Already, other Democratic candidates are taking jabs at Biden's foreign policy record. 

Governor Jay Inslee told reporters on Thursday that Biden has to own up to sending the U.S. into war with Iraq. 

"I thought it was a horrendous lack of judgment to give George Bush the authority to go to war, and I considered the vice president, whom I respect, who's done some tremendous work during his public life, but that was a misjudgment of such cataclysmic loss to the United States and people around the world. I do believe he has to take responsibility for that," Inslee said. 

On the trail, Biden often talks about his experience with foreign policy while he served in the Obama administration. At a fundraiser in South Carolina in May, Biden compared himself to former Secretary of State Henry Kissinger and said that since he announced his candidacy, at least 14 heads of state have contacted him.

"I think, whether I'm right or not, I know as much about American foreign policy than anyone around, including even maybe Kissinger," Biden said, adding, "I say that because I've been doing it my entire adult life."

Even though foreign policy has not yet emerged as an issue voters are eager to hear about this cycle, Biden is at least the fifth candidate to focus a speech entirely on foreign policy.

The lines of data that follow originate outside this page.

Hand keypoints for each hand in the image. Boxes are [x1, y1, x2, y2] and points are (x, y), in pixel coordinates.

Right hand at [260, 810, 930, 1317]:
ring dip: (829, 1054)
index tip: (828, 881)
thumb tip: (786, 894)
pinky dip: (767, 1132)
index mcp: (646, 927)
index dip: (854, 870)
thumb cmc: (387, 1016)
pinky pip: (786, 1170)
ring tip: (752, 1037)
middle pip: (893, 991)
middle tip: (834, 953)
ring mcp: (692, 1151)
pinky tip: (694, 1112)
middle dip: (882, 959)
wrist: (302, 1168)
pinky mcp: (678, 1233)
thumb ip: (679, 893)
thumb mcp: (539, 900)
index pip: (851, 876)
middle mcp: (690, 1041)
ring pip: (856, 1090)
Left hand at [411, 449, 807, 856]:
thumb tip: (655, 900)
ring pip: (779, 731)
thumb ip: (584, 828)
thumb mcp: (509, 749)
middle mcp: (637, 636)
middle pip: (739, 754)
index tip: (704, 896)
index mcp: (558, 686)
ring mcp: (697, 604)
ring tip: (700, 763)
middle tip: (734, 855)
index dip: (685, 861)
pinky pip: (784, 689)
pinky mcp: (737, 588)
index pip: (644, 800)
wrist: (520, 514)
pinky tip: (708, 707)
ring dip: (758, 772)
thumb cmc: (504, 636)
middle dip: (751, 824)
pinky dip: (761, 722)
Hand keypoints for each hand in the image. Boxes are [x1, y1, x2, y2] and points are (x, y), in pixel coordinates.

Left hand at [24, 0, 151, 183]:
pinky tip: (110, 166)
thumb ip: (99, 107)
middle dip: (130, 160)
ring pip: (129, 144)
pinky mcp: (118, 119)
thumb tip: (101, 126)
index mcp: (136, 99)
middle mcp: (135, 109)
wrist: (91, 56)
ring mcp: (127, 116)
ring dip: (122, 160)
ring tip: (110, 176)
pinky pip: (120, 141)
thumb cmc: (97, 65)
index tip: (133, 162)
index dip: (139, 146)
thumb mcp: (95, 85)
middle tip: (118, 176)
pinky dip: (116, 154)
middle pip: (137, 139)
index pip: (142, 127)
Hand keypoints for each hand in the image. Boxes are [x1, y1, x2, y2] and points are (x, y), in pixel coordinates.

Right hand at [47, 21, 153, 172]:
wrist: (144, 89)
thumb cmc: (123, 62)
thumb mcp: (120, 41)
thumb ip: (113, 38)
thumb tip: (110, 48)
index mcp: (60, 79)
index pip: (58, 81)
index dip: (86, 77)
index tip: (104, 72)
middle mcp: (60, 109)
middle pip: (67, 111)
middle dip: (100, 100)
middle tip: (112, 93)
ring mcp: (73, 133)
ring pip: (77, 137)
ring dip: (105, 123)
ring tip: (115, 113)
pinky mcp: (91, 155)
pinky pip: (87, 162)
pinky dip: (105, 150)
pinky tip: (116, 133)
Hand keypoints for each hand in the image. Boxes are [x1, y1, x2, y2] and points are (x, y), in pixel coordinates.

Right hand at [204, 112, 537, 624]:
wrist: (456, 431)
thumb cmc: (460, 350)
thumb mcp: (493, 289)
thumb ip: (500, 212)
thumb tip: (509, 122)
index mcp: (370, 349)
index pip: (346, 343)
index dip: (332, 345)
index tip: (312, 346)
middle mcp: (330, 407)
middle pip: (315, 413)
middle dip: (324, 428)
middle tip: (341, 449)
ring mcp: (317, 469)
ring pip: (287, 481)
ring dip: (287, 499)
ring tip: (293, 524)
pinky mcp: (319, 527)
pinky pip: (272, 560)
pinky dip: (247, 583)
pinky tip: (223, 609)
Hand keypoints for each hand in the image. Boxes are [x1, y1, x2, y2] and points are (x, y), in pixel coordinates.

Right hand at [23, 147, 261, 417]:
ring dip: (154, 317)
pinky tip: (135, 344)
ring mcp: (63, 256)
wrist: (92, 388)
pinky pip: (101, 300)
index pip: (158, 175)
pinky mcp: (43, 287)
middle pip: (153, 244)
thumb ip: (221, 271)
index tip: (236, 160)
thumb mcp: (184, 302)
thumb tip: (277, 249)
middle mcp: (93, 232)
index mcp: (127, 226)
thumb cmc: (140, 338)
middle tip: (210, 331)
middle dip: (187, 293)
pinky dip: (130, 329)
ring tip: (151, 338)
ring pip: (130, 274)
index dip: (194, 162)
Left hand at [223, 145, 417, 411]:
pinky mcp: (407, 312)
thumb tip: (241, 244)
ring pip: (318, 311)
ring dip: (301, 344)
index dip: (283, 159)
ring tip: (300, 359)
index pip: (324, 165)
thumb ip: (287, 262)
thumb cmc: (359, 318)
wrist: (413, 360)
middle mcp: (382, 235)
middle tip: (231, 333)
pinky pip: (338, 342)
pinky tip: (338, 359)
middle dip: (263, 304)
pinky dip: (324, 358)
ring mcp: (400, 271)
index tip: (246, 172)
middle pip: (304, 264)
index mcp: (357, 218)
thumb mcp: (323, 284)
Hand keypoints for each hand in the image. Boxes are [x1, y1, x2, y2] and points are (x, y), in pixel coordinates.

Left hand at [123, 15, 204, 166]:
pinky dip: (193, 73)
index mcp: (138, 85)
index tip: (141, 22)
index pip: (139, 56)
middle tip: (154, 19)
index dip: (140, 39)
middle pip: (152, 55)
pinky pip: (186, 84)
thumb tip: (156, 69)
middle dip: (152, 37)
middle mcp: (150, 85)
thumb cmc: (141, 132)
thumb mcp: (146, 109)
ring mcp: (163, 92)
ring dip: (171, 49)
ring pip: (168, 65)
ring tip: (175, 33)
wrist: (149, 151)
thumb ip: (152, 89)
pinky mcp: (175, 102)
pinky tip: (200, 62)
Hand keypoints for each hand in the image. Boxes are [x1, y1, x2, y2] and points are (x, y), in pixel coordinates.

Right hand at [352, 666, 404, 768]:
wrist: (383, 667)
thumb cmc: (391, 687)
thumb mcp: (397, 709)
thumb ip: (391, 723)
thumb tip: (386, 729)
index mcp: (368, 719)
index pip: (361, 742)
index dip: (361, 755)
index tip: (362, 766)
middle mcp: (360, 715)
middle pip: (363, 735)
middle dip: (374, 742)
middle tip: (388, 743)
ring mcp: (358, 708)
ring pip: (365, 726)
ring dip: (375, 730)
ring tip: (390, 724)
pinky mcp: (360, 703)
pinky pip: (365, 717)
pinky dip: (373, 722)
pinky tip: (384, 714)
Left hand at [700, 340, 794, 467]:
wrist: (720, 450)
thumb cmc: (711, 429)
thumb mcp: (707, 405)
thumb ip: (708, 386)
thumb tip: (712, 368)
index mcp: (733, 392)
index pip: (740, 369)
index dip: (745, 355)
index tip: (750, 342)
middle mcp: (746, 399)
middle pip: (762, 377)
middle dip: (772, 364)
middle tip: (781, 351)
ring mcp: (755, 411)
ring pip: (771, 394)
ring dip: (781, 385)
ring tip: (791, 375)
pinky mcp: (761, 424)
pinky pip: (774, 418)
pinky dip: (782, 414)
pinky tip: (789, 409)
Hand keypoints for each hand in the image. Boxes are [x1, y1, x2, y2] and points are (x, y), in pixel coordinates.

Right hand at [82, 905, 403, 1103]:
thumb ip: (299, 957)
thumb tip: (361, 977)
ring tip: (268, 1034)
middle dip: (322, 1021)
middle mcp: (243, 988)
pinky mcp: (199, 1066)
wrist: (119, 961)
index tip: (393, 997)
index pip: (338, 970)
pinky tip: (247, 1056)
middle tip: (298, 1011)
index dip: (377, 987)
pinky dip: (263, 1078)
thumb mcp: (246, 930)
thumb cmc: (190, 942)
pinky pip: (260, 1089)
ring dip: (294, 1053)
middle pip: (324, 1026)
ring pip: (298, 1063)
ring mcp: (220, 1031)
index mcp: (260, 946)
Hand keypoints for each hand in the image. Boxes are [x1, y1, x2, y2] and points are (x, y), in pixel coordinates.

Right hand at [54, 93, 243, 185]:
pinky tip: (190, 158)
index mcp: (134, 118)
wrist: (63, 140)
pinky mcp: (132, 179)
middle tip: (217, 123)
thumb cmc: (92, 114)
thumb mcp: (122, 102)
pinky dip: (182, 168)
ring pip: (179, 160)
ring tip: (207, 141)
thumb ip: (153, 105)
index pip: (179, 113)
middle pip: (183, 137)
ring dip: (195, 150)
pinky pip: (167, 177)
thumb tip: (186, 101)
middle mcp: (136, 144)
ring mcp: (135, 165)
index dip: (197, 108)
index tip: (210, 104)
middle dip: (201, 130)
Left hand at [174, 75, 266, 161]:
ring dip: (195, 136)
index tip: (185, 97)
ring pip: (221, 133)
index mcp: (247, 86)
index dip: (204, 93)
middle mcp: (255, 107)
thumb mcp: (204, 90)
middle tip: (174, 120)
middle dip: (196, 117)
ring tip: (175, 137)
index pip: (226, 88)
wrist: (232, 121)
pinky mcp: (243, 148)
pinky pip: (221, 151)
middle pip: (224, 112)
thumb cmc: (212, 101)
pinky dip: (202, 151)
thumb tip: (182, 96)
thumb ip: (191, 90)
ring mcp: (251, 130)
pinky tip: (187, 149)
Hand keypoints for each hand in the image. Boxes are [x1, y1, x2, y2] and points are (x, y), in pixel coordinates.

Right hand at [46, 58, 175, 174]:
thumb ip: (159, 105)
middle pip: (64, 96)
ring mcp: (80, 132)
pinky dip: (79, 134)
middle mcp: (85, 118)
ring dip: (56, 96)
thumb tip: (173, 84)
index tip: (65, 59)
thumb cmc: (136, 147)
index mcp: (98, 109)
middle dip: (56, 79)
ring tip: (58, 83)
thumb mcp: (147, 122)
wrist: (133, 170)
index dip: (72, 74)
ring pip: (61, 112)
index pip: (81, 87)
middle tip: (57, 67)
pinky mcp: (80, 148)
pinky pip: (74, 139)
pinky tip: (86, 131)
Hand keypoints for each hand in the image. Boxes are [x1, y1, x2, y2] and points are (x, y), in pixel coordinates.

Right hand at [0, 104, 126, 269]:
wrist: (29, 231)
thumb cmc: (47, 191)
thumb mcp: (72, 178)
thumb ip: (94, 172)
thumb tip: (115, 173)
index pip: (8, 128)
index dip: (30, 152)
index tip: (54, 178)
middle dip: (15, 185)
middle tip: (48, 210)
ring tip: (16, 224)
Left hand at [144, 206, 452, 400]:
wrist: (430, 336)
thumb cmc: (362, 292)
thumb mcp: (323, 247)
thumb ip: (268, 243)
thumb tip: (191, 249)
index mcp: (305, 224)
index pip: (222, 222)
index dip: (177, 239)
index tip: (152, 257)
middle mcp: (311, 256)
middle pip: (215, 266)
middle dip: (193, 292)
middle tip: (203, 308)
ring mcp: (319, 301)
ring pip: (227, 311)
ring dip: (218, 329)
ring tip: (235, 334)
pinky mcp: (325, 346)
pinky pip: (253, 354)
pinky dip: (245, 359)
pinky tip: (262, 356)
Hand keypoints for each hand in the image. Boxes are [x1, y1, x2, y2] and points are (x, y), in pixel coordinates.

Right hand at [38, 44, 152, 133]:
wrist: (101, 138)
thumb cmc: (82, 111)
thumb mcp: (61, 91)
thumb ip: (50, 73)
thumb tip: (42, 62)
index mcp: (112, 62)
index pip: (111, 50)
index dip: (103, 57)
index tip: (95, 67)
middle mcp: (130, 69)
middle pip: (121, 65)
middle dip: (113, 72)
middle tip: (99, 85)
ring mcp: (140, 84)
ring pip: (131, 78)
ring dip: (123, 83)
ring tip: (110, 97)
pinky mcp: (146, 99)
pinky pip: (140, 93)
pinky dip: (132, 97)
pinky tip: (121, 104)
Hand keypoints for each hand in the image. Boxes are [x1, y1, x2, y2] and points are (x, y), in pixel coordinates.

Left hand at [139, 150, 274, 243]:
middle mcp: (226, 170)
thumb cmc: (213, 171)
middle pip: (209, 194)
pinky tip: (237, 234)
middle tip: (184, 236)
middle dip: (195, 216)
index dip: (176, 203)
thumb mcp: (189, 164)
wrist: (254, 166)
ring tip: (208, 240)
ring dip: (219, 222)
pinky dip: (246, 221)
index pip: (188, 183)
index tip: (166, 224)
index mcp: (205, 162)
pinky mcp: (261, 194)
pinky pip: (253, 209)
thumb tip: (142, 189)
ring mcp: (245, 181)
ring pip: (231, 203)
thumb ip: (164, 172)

John Hickenlooper, John Delaney, and Pete Buttigieg have given foreign policy addresses since launching their campaigns, and Senators Bernie Sanders and Elizabeth Warren gave speeches in 2018 before announcing their candidacies and have written essays on foreign policy, too.

"Political wisdom holds that the American public doesn't vote on foreign policy, but I think that's an old way of thinking," Biden said at the outset of his speech.